### Supplied material
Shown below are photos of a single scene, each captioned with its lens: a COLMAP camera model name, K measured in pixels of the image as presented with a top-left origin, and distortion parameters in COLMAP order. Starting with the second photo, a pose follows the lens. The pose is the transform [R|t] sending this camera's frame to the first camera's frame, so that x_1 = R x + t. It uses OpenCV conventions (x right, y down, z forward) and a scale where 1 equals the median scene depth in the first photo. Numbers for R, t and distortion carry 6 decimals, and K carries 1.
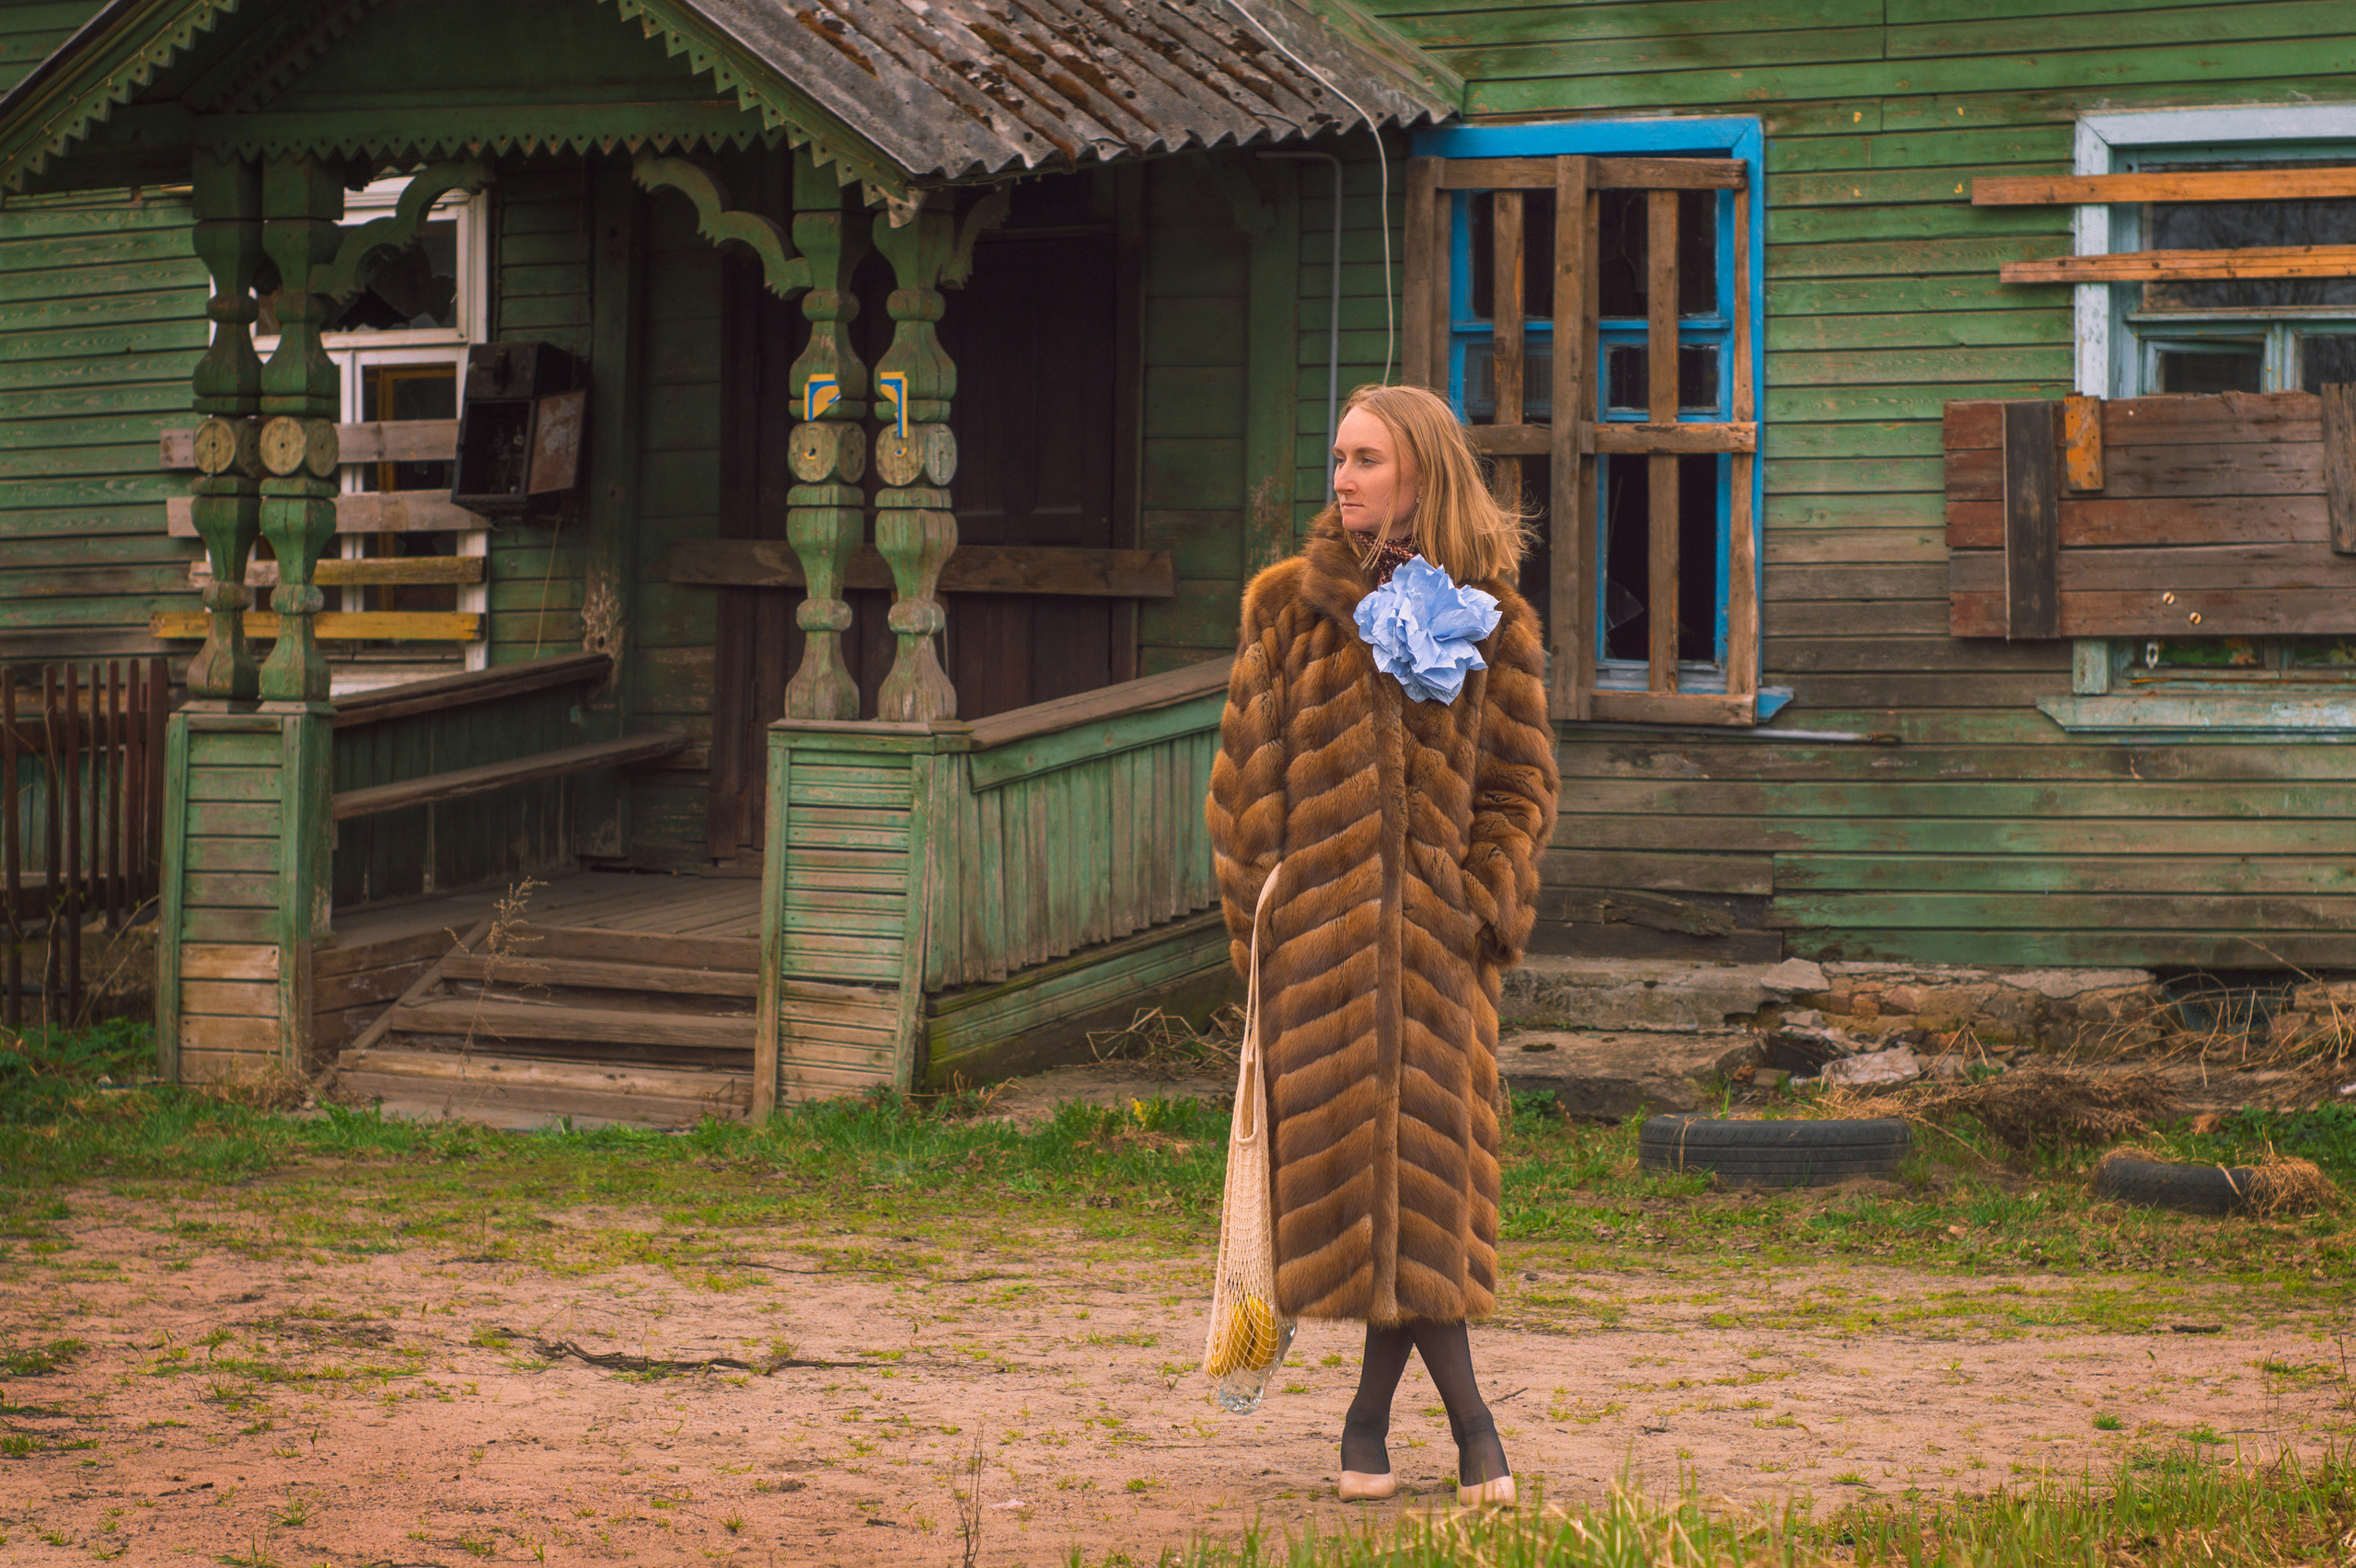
lens RADIAL K [[4983.9, 0, 1178.0], [0, 4983.9, 784.0], [0, 0, 1]] dist [-0.365561, 2.762823]
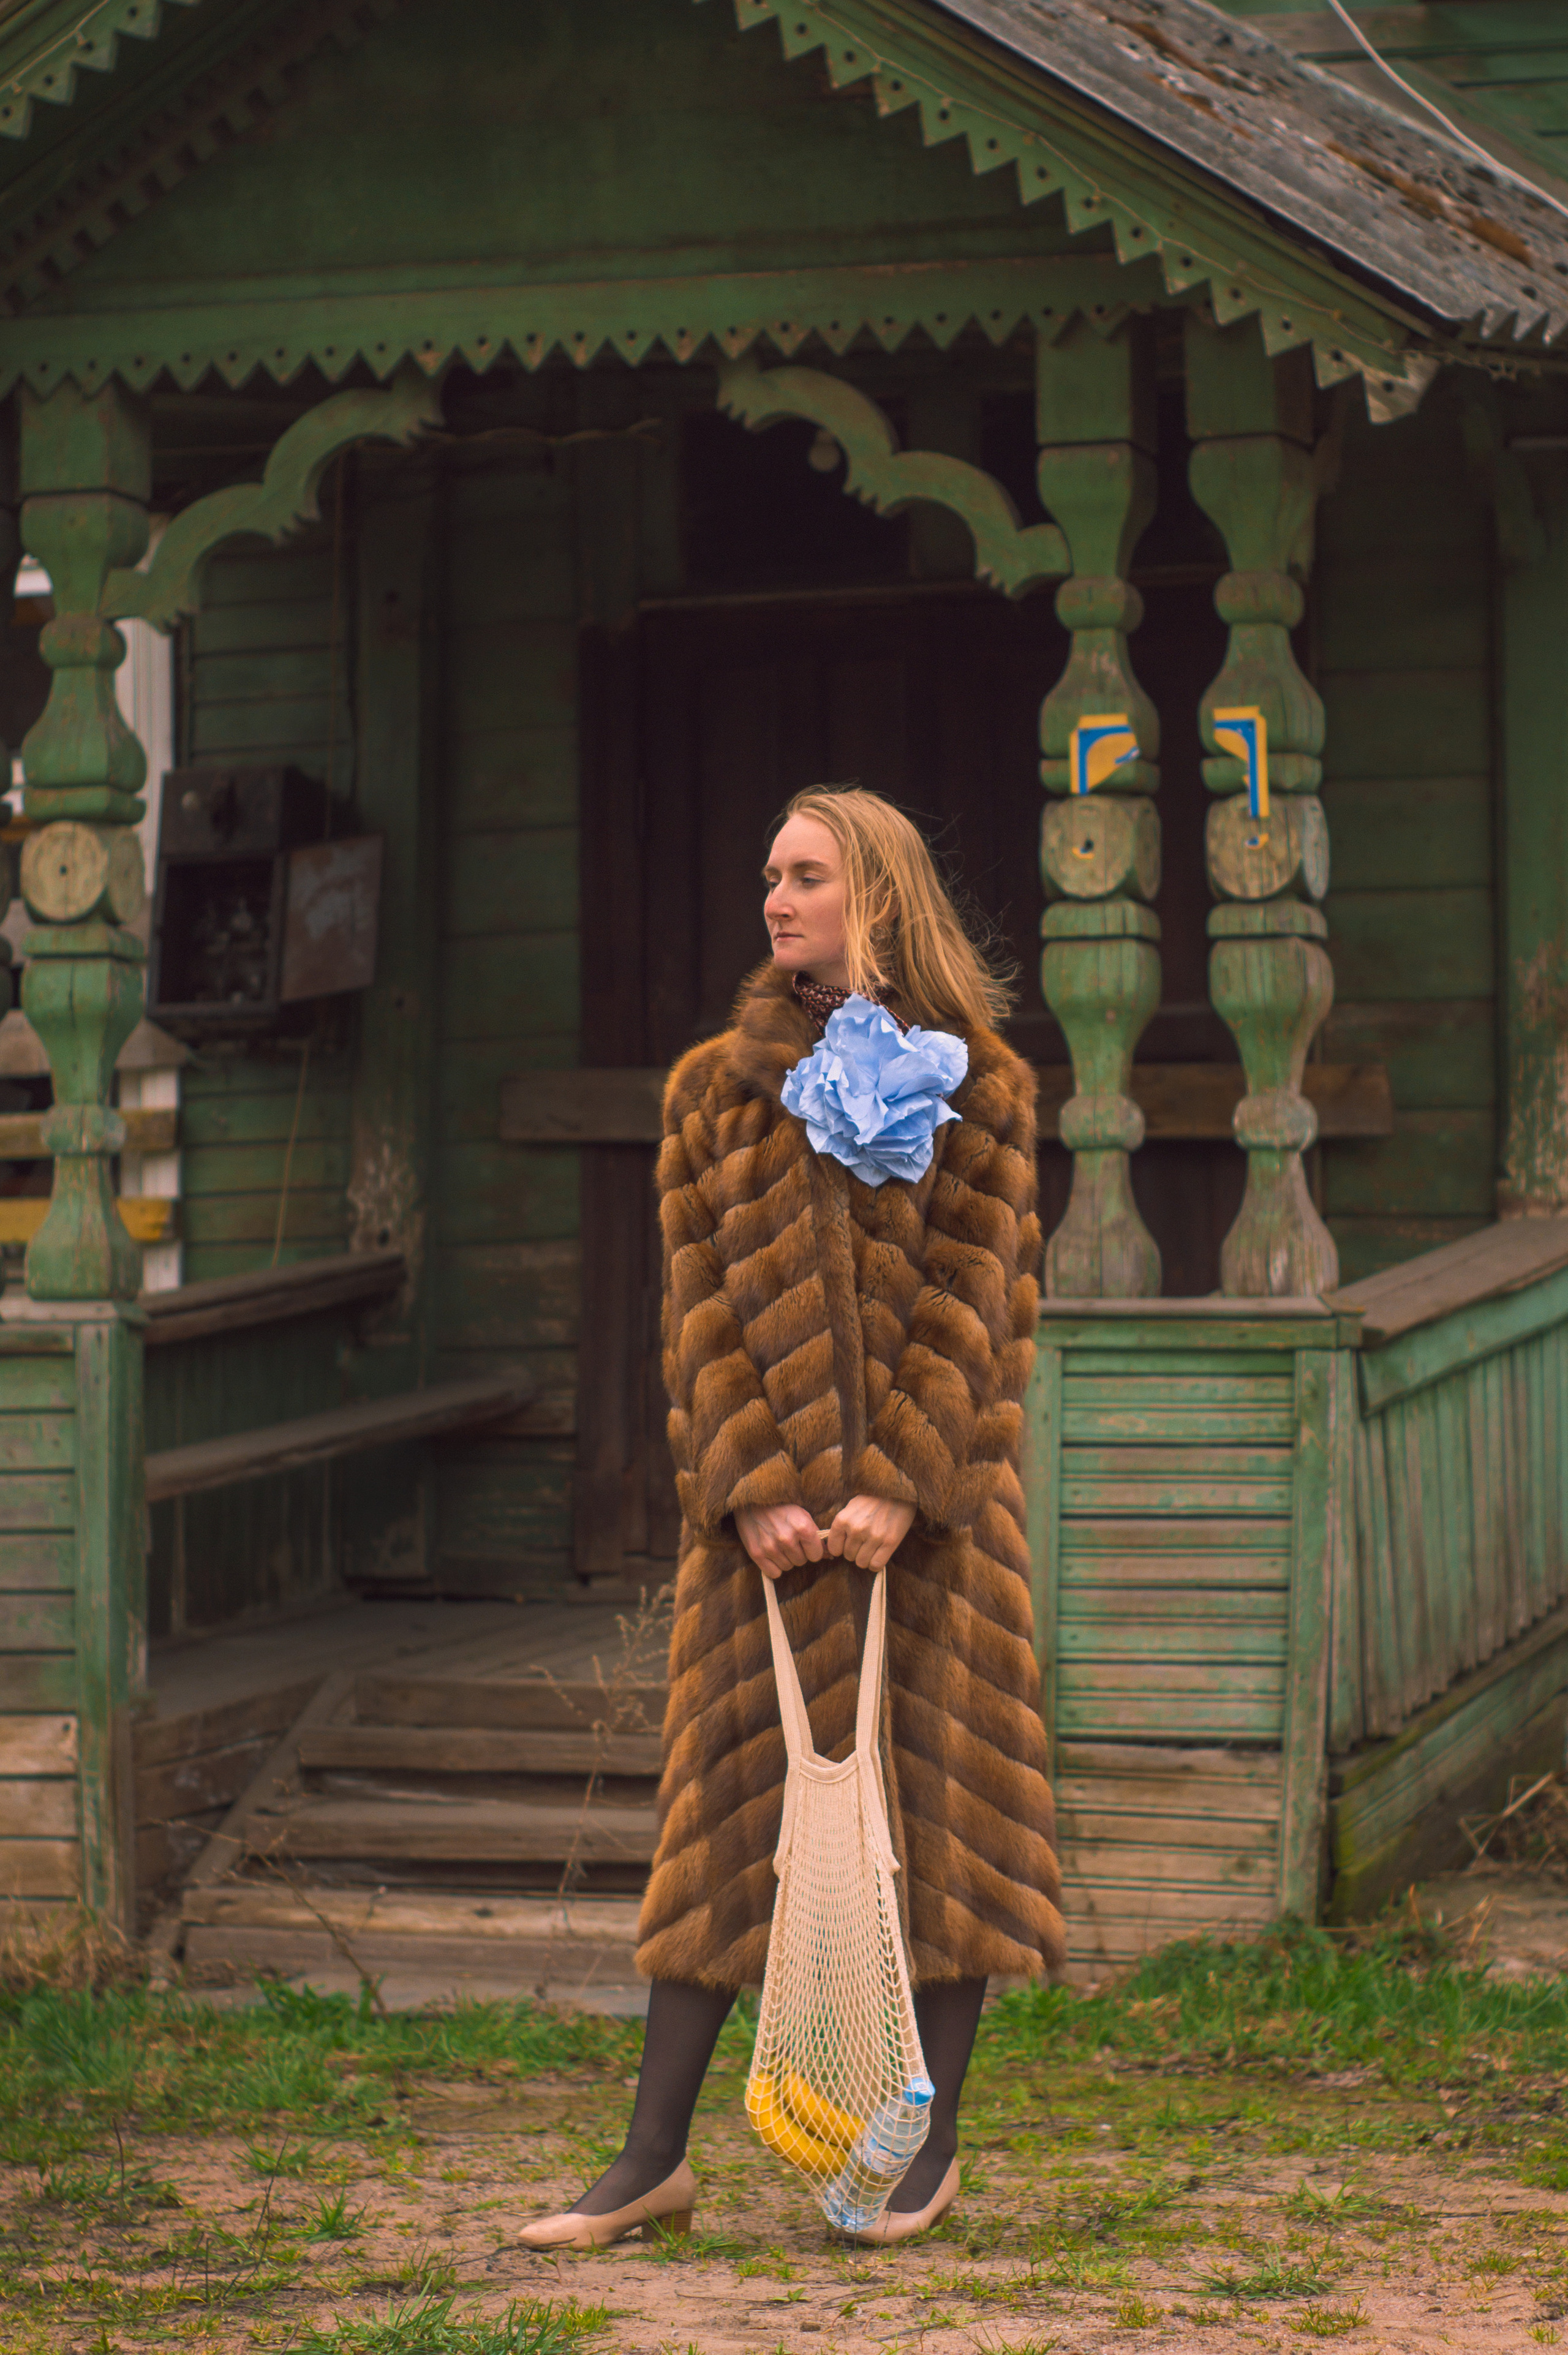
lens RADIAL K [[5569.7, 0, 784.0], [0, 5569.7, 1177.5], [0, 0, 1]] dist [-0.387854, 4.107706]
pose [[0.988729, -0.012225, 0.149219, -0.208144], [0.023096, 0.997185, -0.071340, 0.018836], [-0.147927, 0.073983, 0.986227, 0.354588]]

### Problem to work on
From the data above, write out everything exactly except the pictures.

### Answer below
Shown below are photos of a single scene, each captioned with its lens: a COLMAP camera model name, K measured in pixels of the image as presented with a top-left origin, and distortion parameters in COLMAP order. Starting with the second photo, a pose follows the lens. The pose is the transform [R|t] sending this camera's frame to the first camera's frame, so that x_1 = R x + t. It uses OpenCV conventions (x right, y down, z forward) and a scale where 1 equals the median scene depth in the first photo. Numbers for R, t and distortion carry 6 decimals, and K carries 1.
lens RADIAL K [[4983.9, 0, 1178.0], [0, 4983.9, 784.0], [0, 0, 1]] dist [-0.365561, 2.762823]
lens RADIAL K [[5569.7, 0, 784.0], [0, 5569.7, 1177.5], [0, 0, 1]] dist [-0.387854, 4.107706]
pose [[0.988729, -0.012225, 0.149219, -0.208144], [0.023096, 0.997185, -0.071340, 0.018836], [-0.147927, 0.073983, 0.986227, 0.354588]]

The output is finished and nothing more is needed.